1 2 Previous Next 15 Replies Latest reply on Feb 19, 2008 12:23 PM by brian.stansberry

jndi lookup during restart

ben.wang Aug 14, 2007 2:24 AM

It seems this is the best forum place to discuss the naming issue. Here is the original forum thread that leads to this:
http://www.jboss.com/index.html?module=bb&op=viewtopic&t=114200
and there are couple of user forums that reported this issue as well. E.g.,
http://www.jboss.com/index.html?module=bb&op=viewtopic&t=96087
and
http://www.jboss.com/index.html?module=bb&op=viewtopic&t=65304

Basically, in NamingContext, we use a WeakReferenceMap to cache the jndi server stub information.on the client side. So during a server restart, unless the reference has been gc-ed (e.g., if -Dsun.rmi.dgc.client.gcInterval is defaulted to 60 seconds and server restart takes longer than that time), another client request (e.g., ic.lookup(name)) will result in an exception: java.rmi.NoSuchObjectException: no such object in table

Here is a simple code snippet to reproduce it:

 while (isTrue)
 {
 try
 {
 Context naming = new InitialContext ();
 home = (TestSLSBHome)naming.lookup ("TestSLSB");

 gd = home.create ();
 boolean succeed = false;
 succeed = gd.isSuccessful();
 System.out.println("The call is successful: " + succeed);

 try
 {
 // Manual pause here
 System.out.println("Please hit enter to continue");
 System.in.read();
 }
 catch (Exception ignored) {
 }

 }
 catch(Exception e)
 {
 System.out.println("**** Exception happened ....");
 }

So this is obviously a flaw since we can't depend on the dgc to recycle the server stub.
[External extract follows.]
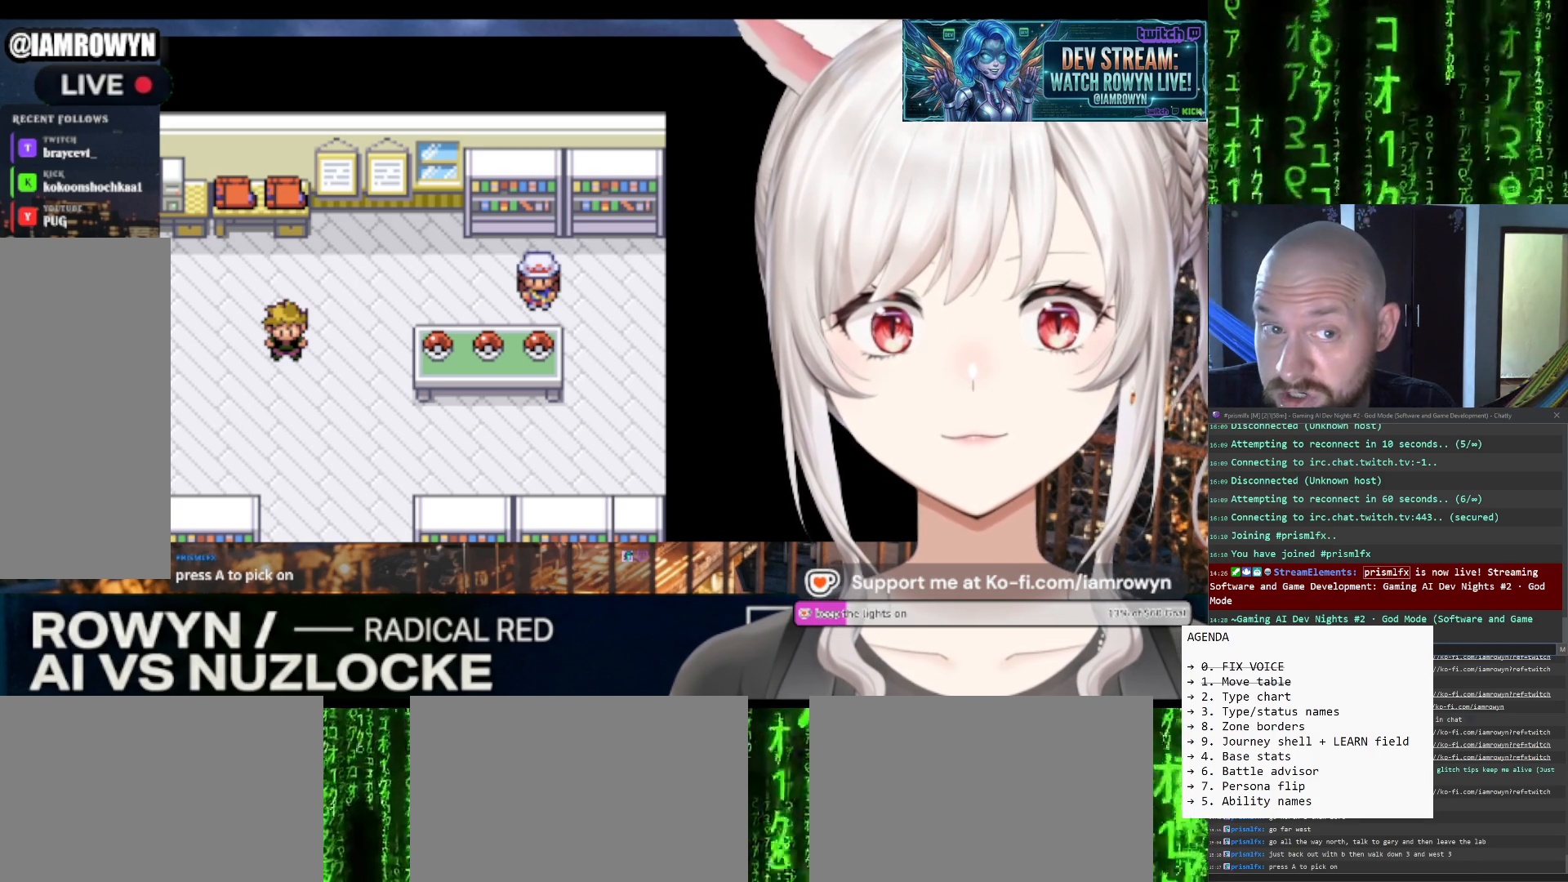
{"buttons": ["DPAD_DOWN"], "events": []}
A proper way that I propose is to specifically catch the NoSuchObjectException in the lookup() code. When we encounter such an exception, we would flush out the server from the cache and do a fresh lookup again. It should be a simple fix that won't impact the code base.

Please note that this fix won't cover the case when the home stub is cached by the application (that is, no jndi lookup every time). It'd still generate the error but in this case, we can use the RetryInterceptor to catch the error and retry.

This would already be the case for the clustering call (i.e., SingleRetryInterceptor).

Any suggestion?

1. Re: jndi lookup during restart

brian.stansberry Aug 14, 2007 5:01 PM (in response to ben.wang)
Checked in the unit test I discussed on http://www.jboss.com/index.html?module=bb&op=viewtopic&t=114200 . It's org.jboss.test.naming.test.NamingRestartUnitTestCase.

(I was able to track down the thing I was concerned about with deploying a 2nd NamingService and made sure the test didn't cause a problem.)

The problem with HA-JNDI is as you described, Ben -- when HA-JNDI is stopped, the server-side Remote is unexported. The client side NamingContext has a cached refer to the stub to that Remote; invoking on that fails.

I was able to determine why the test doesn't fail with regular JNDI:

1) For regular JNDI, the server-side Remote object is an instance of NamingServer. That instance is cached in a static field NamingContext.localServer. Thus the server-side object actually survives a restart of the NamingService.

2) NamingService doesn't actually unexport that NamingServer as part of it's stop() processing. From org.jnp.server.Main.stop():

if( isStubExported == true ) UnicastRemoteObject.unexportObject(theServer.getNamingInstance(), false);

Field "isStubExported" is never set to "true", so the unexportObject call never happens.

Effect is a remote NamingContext still has a valid stub after a restart of the NamingService. If the test actually restarted the server rather than just bouncing a NamingService, it wouldn't work. This is what happens with Ben's manual test above. When I modified the test NamingService so it no longer used the static NamingServer in 1) above, the test fails.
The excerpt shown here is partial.